[Python-Dev] Re: What to do about the Wiki?
Guido van Rossum
guido@python.org
Wed, 31 Jul 2002 12:16:56 -0400
> Guido> Juergen Hermann, Moinmoin's author, said he fixed a few things,
> Guido> but also said that Moinmoin is essentially vulnerable to
> Guido> "recursive wget" (e.g. someone trying to suck up the entire Wiki
> Guido> by following links). Apparently this is what brought the site
> Guido> down this weekend -- if I understand correctly, an in-memory log
> Guido> was growing too fast.
>
> I'm a bit confused by these statements. MoinMoin is a CGI script. I don't
> understand where "recursive wget" and "in-memory log" would come into play.
> I recently fired up two Wikis on the Mojam server. I never see any
> long-running process which would suggest there's an in-memory log which
> could grow without bound. The MoinMoin package does generate HTTP
> redirects, but while they might coax wget into firing off another request,
> it should be handled by a separate MoinMoin process on the server side. You
> should see the load grow significantly as the requests pour in, but
> shouldn't see any one MoinMoin process gobbling up all sorts of resources.
> Jürgen, can you elaborate on these themes a little more?

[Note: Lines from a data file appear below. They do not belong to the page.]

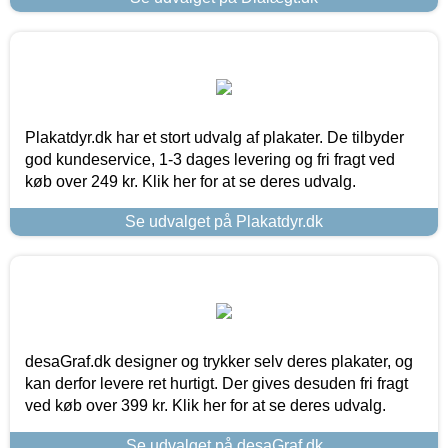
Plakatdyr.dk har et stort udvalg af plakater. De tilbyder
god kundeservice, 1-3 dages levering og fri fragt ved
køb over 249 kr. Klik her for at se deres udvalg.
Se udvalget på Plakatdyr.dk
desaGraf.dk designer og trykker selv deres plakater, og
kan derfor levere ret hurtigt. Der gives desuden fri fragt
ved køb over 399 kr. Klik her for at se deres udvalg.
Se udvalget på desaGraf.dk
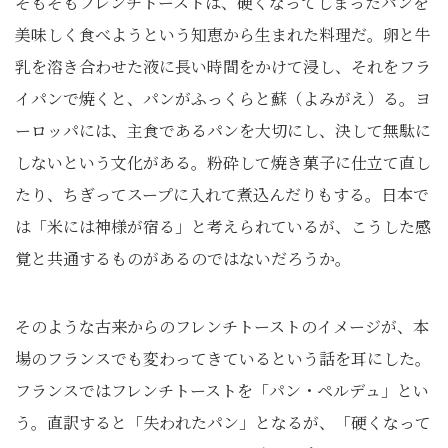
そもそもフレンチトーストは、硬くなってしまったパンを
美味しく食べようという知恵から生まれた料理だ。卵と牛
乳を溶き合わせた液に長い時間をかけて浸し、それをフラ
イパンで焼くと、パンがふっくらと蘇（よみがえ）る。ヨ
ーロッパには、主食であるパンを大切にし、決して無駄に
しないという文化がある。粉砕して焼き菓子に仕立て直し
たり、ちぎってスープに入れて煮込んだりもする。日本で
は「米には神様が宿る」と考えられているが、こうした感
覚と共通するものがあるのではないだろうか。
そのような古来からのフレンチトーストのイメージが、本
場のフランスでも変わってきているという話を耳にした。
フランスではフレンチトーストを「パン・ペルデュ」とい
う。直訳すると「失われたパン」となるが、「硬くなって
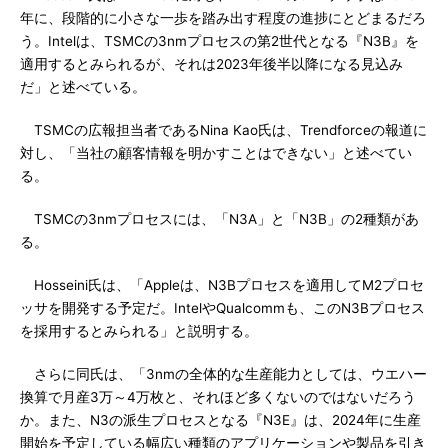
年に、段階的に小さな一歩を踏み出す程度の進捗にとどまるだろ
う。Intelは、TSMCの3nmプロセスの第2世代となる『N3B』を
適用するとみられるが、それは2023年後半以降になる見込み
だ」と述べている。
TSMCの広報担当者であるNina Kao氏は、Trendforceの報道に
対し、「当社の顧客情報を明かすことはできない」と述べてい
る。
TSMCの3nmプロセスには、「N3A」と「N3B」の2種類があ
る。
Hosseini氏は、「Appleは、N3Bプロセスを適用してM2プロセ
ッサを開発する予定だ。IntelやQualcommも、このN3Bプロセス
を採用するとみられる」と説明する。
さらに同氏は、「3nmの全体的な生産能力としては、ウエハー
換算で月産3万～4万枚と、それほど多くないのではないだろう
か。また、N3の派生プロセスとなる『N3E』は、2024年に生産
開始を予定している幅広い種類のアプリケーションや製品を引き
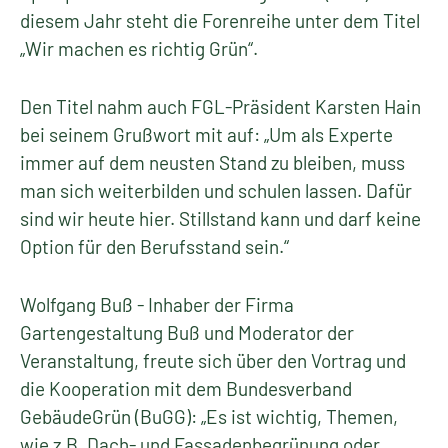
diesem Jahr steht die Forenreihe unter dem Titel
„Wir machen es richtig Grün“.
Den Titel nahm auch FGL-Präsident Karsten Hain
bei seinem Grußwort mit auf: „Um als Experte
immer auf dem neusten Stand zu bleiben, muss
man sich weiterbilden und schulen lassen. Dafür
sind wir heute hier. Stillstand kann und darf keine
Option für den Berufsstand sein.“
Wolfgang Buß - Inhaber der Firma
Gartengestaltung Buß und Moderator der
Veranstaltung, freute sich über den Vortrag und
die Kooperation mit dem Bundesverband
GebäudeGrün (BuGG): „Es ist wichtig, Themen,
wie z.B. Dach- und Fassadenbegrünung oder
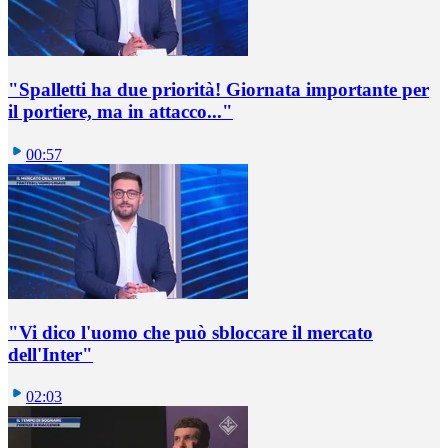
"Spalletti ha due priorità! Giornata importante per
il portiere, ma in attacco..."
00:57
"Vi dico l'uomo che può sbloccare il mercato
dell'Inter"
02:03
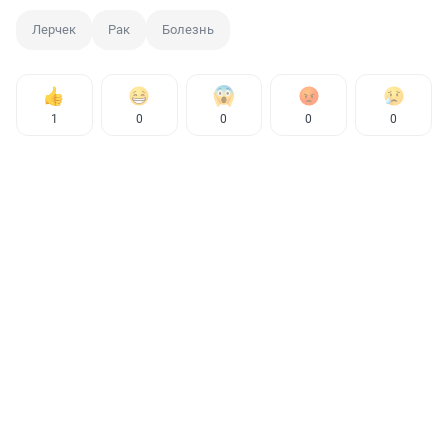
Лерчек
Рак
Болезнь
1
0
0
0
0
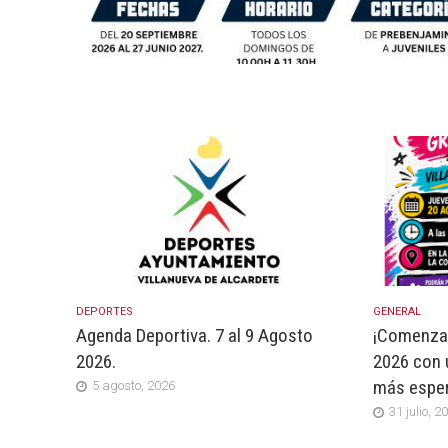
DEPORTES
GENERAL
Agenda Deportiva. 7 al 9 Agosto
¡Comenza
2026.
2026 con 
más espe
5 agosto, 2026
31 julio, 2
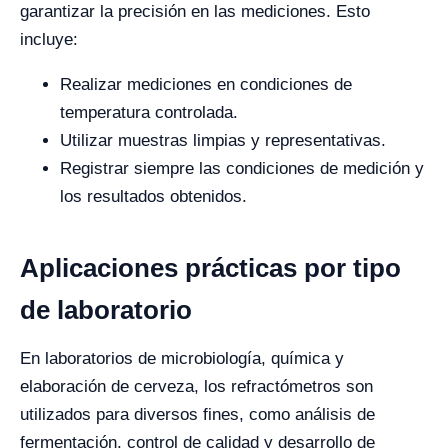
garantizar la precisión en las mediciones. Esto
incluye:
Realizar mediciones en condiciones de
temperatura controlada.
Utilizar muestras limpias y representativas.
Registrar siempre las condiciones de medición y
los resultados obtenidos.
Aplicaciones prácticas por tipo
de laboratorio
En laboratorios de microbiología, química y
elaboración de cerveza, los refractómetros son
utilizados para diversos fines, como análisis de
fermentación, control de calidad y desarrollo de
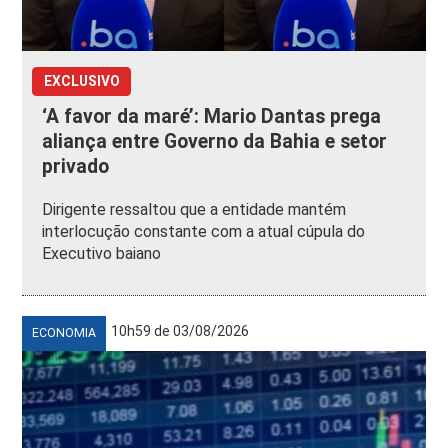
EXCLUSIVO
‘A favor da maré’: Mario Dantas prega
aliança entre Governo da Bahia e setor
privado
Dirigente ressaltou que a entidade mantém
interlocução constante com a atual cúpula do
Executivo baiano
10h59 de 03/08/2026
ECONOMIA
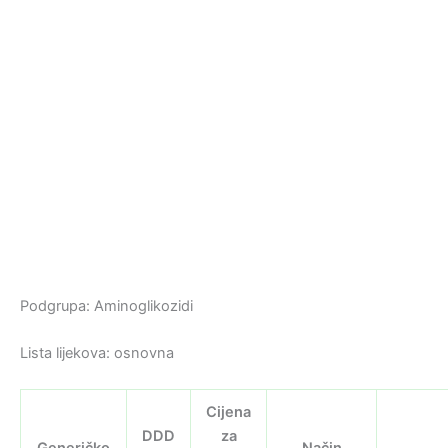
Podgrupa: Aminoglikozidi
Lista lijekova: osnovna
Cijena
DDD
za
Generičko
Način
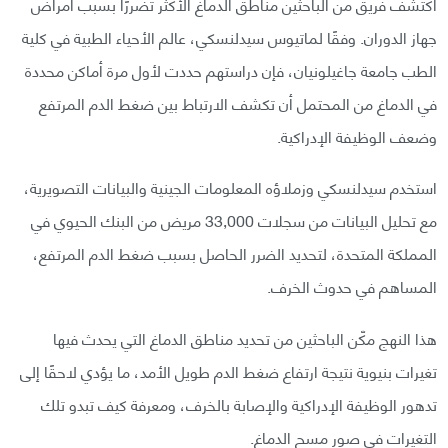
اكتشف فريق من الباحثين مناطق الدماغ الأكثر تضررًا بسبب أمراض
جهاز الدوران. وفقًا لماتيوس سيدلنسكي، عالم الأحياء الطبية في كلية
الطب جامعة جاغيلونيان، فإن دراستهم حددت لأول مرة أماكن محددة
في الدماغ من المحتمل أن تكشف الارتباط بين ضغط الدم المرتفع
وضعف الوظيفة الإدراكية.
استخدم سيدلنسكي وزملاؤه المعلومات الجينية والبيانات التصويرية،
مع تحليل البيانات من سجلات 33,000 مريض من البنك الحيوي في
المملكة المتحدة، لتحديد الضرر الحاصل بسبب ضغط الدم المرتفع،
المساهم في حدوث الخرف.
هذا النهج مكّن الباحثين من تحديد مناطق الدماغ التي يحدث فيها
تغيرات بنيوية نتيجة ارتفاع ضغط الدم طويل الأمد، ما يؤدي لاحقًا إلى
تدهور الوظيفة الإدراكية والإصابة بالخرف، ومعرفة كيف تبدو تلك
التغيرات في صور مسح الدماغ.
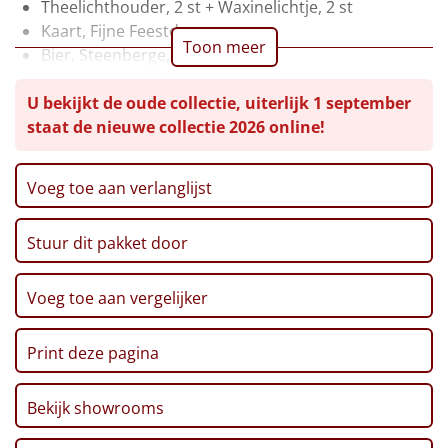
Theelichthouder, 2 st + Waxinelichtje, 2 st
Leuke
Kaart, Fijne Feestdagen
Toon meer
Bier, Steenberge, 25 cl, 2 st
Goedkope
Pinda's, 50 gr
U bekijkt de oude collectie, uiterlijk 1 september
Chips, Croky, Partystars, 80 gr
Uniek
staat de nieuwe collectie 2026 online!
Sultana, 3-pack, 43 gr
Twix, 50 gr
Haribo, Goudbeertjes, 75 gr
Alle thema's
Voeg toe aan verlanglijst
Pepermunt, 65 gr
Artikel
Pannenkoekenmix, 400 gr
Stuur dit pakket door
Speculoos Koekjes, 25 gr
Hitster
NIEUW
Crackers, 250 gr
Mars, 51 gr
Voeg toe aan vergelijker
Pizzarette
Thee, Bosvruchten, 30 gr
Café Noir koekjes, 200 gr
Print deze pagina
Tas
Beschuit, 125 gr
Verpakt in een feestelijke kerstdoos, 39 x 29 x 20 cm
Wake up light
Bekijk showrooms
NIEUW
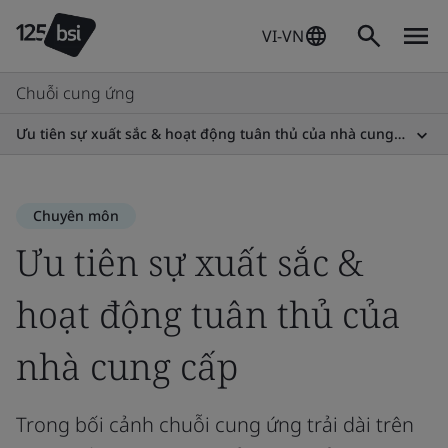
VI-VN
Chuỗi cung ứng
Ưu tiên sự xuất sắc & hoạt động tuân thủ của nhà cung cấp
Chuyên môn
Ưu tiên sự xuất sắc &
hoạt động tuân thủ của
nhà cung cấp
Trong bối cảnh chuỗi cung ứng trải dài trên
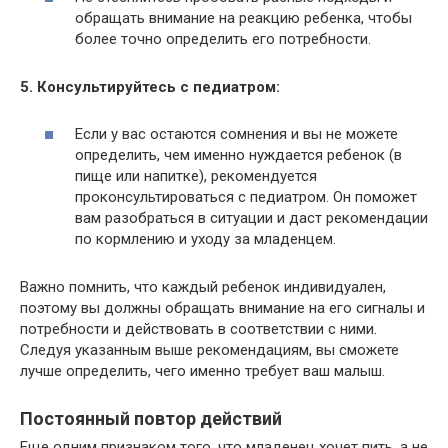
обращать внимание на реакцию ребенка, чтобы
более точно определить его потребности.
5. Консультируйтесь с педиатром:
Если у вас остаются сомнения и вы не можете
определить, чем именно нуждается ребенок (в
пище или напитке), рекомендуется
проконсультироваться с педиатром. Он поможет
вам разобраться в ситуации и даст рекомендации
по кормлению и уходу за младенцем.
Важно помнить, что каждый ребенок индивидуален,
поэтому вы должны обращать внимание на его сигналы и
потребности и действовать в соответствии с ними.
Следуя указанным выше рекомендациям, вы сможете
лучше определить, чего именно требует ваш малыш.
Постоянный повтор действий
Еще одним признаком того, что младенец хочет пить, а не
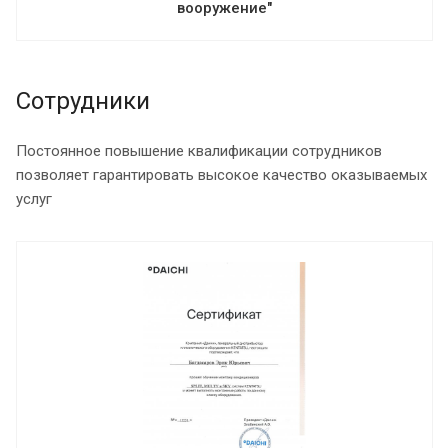
вооружение"
Сотрудники
Постоянное повышение квалификации сотрудников
позволяет гарантировать высокое качество оказываемых
услуг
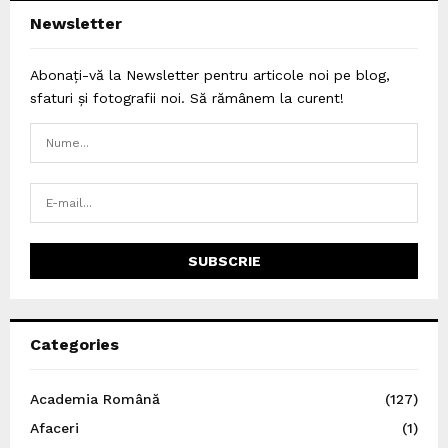
Newsletter
Abonați-vă la Newsletter pentru articole noi pe blog,
sfaturi și fotografii noi. Să rămânem la curent!
Categories
Academia Română
(127)
Afaceri
(1)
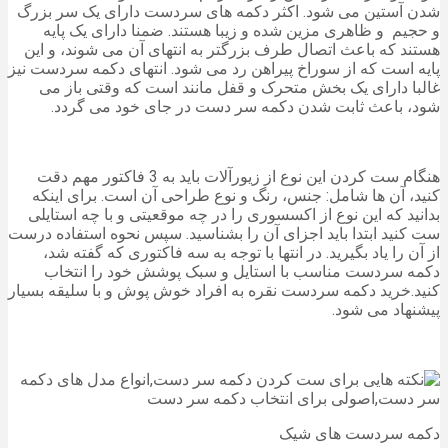
شدن آستین می شود. اکثر دکمه های سردست دارای یک سر بزرگ
و حجیم و ظاهری مزین شده و زیبا هستند. ضمنا دارای یک پایه
هستند که باعث اتصال طرف بزرگتر به انتهای آن می شوند، و این
پایه است که از سوراخ پیراهن رد می شود. انتهای دکمه سردست نیز
غالبا دارای یک بخش متحرک و قفل مانند است که وقتی باز می
شود، باعث ثابت شدن دکمه سر دست در جای خود می گردد.
هنگام ست کردن این نوع از زیورآلات باید به 3 فاکتور مهم دقت
کنید، آن ها شامل: جنس، رنگ و نوع طراحی آن است. برای اینکه
بدانید که این نوع از اکسسوری را در چه موقعیتی و با چه استایلی
ست کنید ابتدا باید اجزای آن را بشناسید. سپس نحوه استفاده درست
از آن را یاد بگیرید. در انتها با توجه به سه فاکتوری که گفته شد،
دکمه سردست مناسب با استایل و سبک پوشش خود را انتخاب
کنید.خرید دکمه سردست نقره به افراد خوش پوش و با سلیقه بسیار
پیشنهاد می شود.
دکمه سردست های شیک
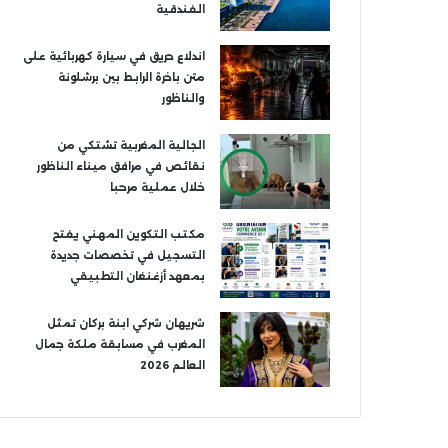
الفندقية
اندلاع حريق في سيارة كهربائية على
متن باخرة الرابط بين برشلونة
والناظور
الجالية المغربية تشتكي من
نقائص في مرافق ميناء الناظور
خلال عملية مرحبا
مكتب التكوين المهني يفتح
التسجيل في تخصصات جديدة
بمعهد أزغنغان التطبيقي
شريهان شركي ابنة بركان تمثل
المغرب في مسابقة ملكة جمال
العالم 2026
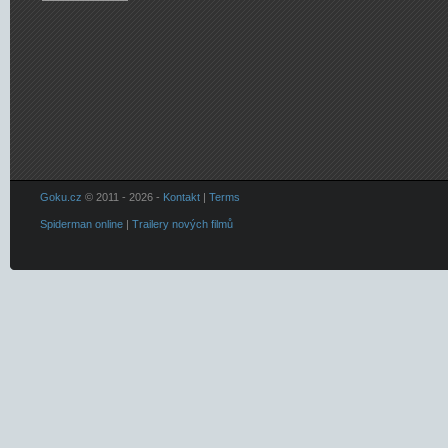
Goku.cz
© 2011 - 2026 -
Kontakt
|
Terms
Spiderman online
|
Trailery nových filmů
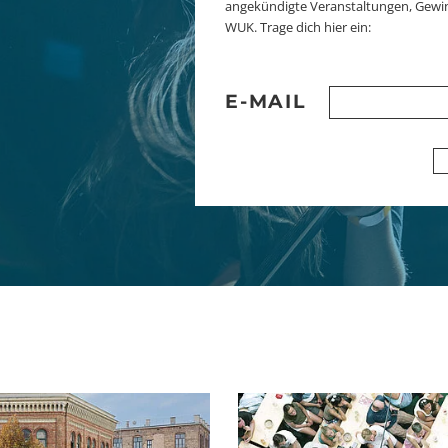
angekündigte Veranstaltungen, Gewi
WUK. Trage dich hier ein:
E-MAIL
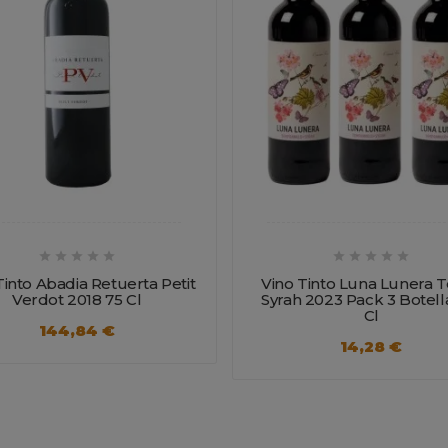










Tinto Abadia Retuerta Petit
Vino Tinto Luna Lunera
Verdot 2018 75 Cl
Syrah 2023 Pack 3 Botell
Cl
144,84 €
14,28 €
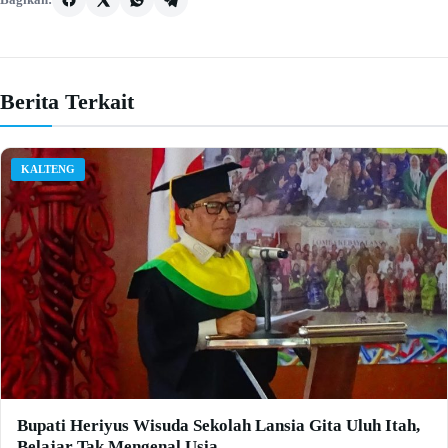
Berita Terkait
KALTENG
Bupati Heriyus Wisuda Sekolah Lansia Gita Uluh Itah,
Belajar Tak Mengenal Usia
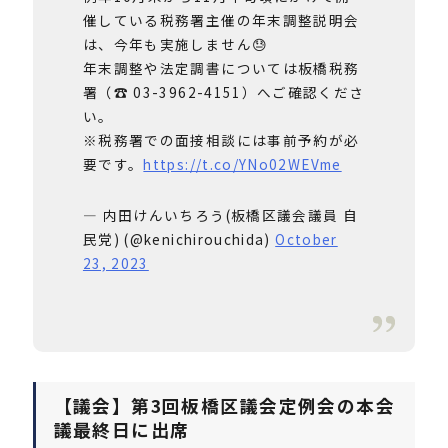
催している税務署主催の年末調整説明会
は、今年も実施しません😓
年末調整や法定調書については板橋税務
署（☎️ 03-3962-4151）へご確認くださ
い。
※税務署での面接相談には事前予約が必
要です。
https://t.co/YNo02WEVme
— 内田けんいちろう(板橋区議会議員 自
民党) (@kenichirouchida)
October
23, 2023
【議会】第3回板橋区議会定例会の本会
議最終日に出席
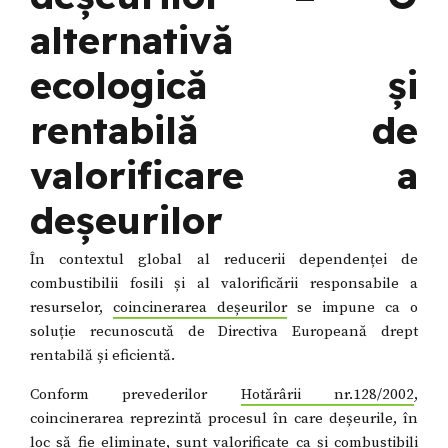
alternativă
ecologică și
rentabilă de
valorificare a
deșeurilor
În contextul global al reducerii dependenței de
combustibilii fosili și al valorificării responsabile a
resurselor,
coincinerarea deșeurilor
se impune ca o
soluție recunoscută de Directiva Europeană drept
rentabilă și eficientă.
Conform prevederilor
Hotărârii nr.128/2002
,
coincinerarea reprezintă procesul în care deșeurile, în
loc să fie eliminate, sunt valorificate ca și combustibili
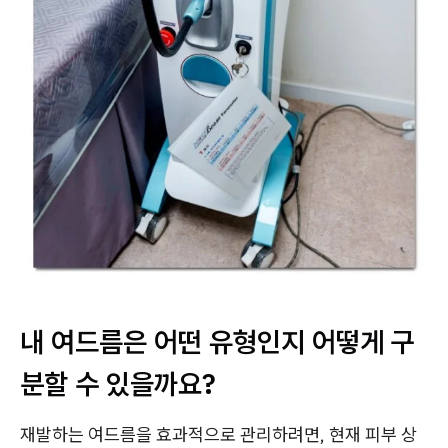
내 여드름은 어떤 유형인지 어떻게 구
분할 수 있을까요?
재발하는 여드름을 효과적으로 관리하려면, 현재 피부 상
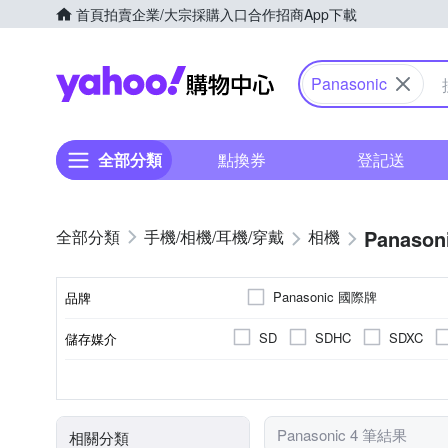
首頁
拍賣
企業/大宗採購入口
合作招商
App下載
Yahoo購物中心
Panasonic
全部分類
點換券
登記送
Panason
手機/相機/耳機/穿戴
相機
Panasonic 國際牌
品牌
SD
SDHC
SDXC
儲存媒介
品牌名稱
2001萬~3000萬像素
微單眼
3.0吋以上
視平式電子觀景器
可觸控式螢幕
TFT LCD
100%
螢幕類型
有效像素
相機類型
螢幕尺寸
觀景窗型式
觀景窗視野率
Panasonic 4 筆結果
相關分類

Juergen seems offline or too busy to respond. Here's what he wrote on
the matter. I guess he's reading the entire log into memory and
updating it there.
| Subject: [Pydotorg] wiki
| From: Juergen Hermann <jh@web.de>
| To: "pydotorg@python.org" <pydotorg@python.org>
| Date: Mon, 29 Jul 2002 20:32:31 +0200
| Hi!
|
| I looked into the wiki, and two things killed us:
|
| a) apart from google hits, some $!&%$""$% did a recursive wget. And the
| wiki spans a rather wide uri space...
|
| b) the event log grows much faster than I'm used to, thus some
| "simple" algorithms don't hold for this size.
|
|
| Solutions:
|
| a) I just updated the wiki software, the current cvs contains a
| robot/wget filter that forbids any access except to "view page" URIs
| (i.e. we remain open to google, but no more open than absolutely
| needed). If need be, we can forbid access altogether, or only allow
| google.
|
| b) I'll install a cron job that rotates the logs, to keep them short.
|
| I shortened the logs manually for now. So if you all agree, we could
| activate the wiki again.
|
|
| Ciao, Jürgen
Reading this again, I think we should give it a try again.
> Guido> I believe that Juergen has fixed the log-growing problem. Should
> Guido> we enable the Wiki again and hope for the best?
>
> With an XS4ALL person at the ready? Perhaps someone can keep a window open
> on creosote running something like
>
> while true ; do
> ps auxww | egrep python | sort -r -n -k 5,5 | head -1
> sleep 15
> done
>
> I'm running out for the next few hours. I'll be happy to run the while loop
> when I return.
We'll watch it here. I know who to write to have it rebooted.
--Guido van Rossum (home page: http://www.python.org/~guido/)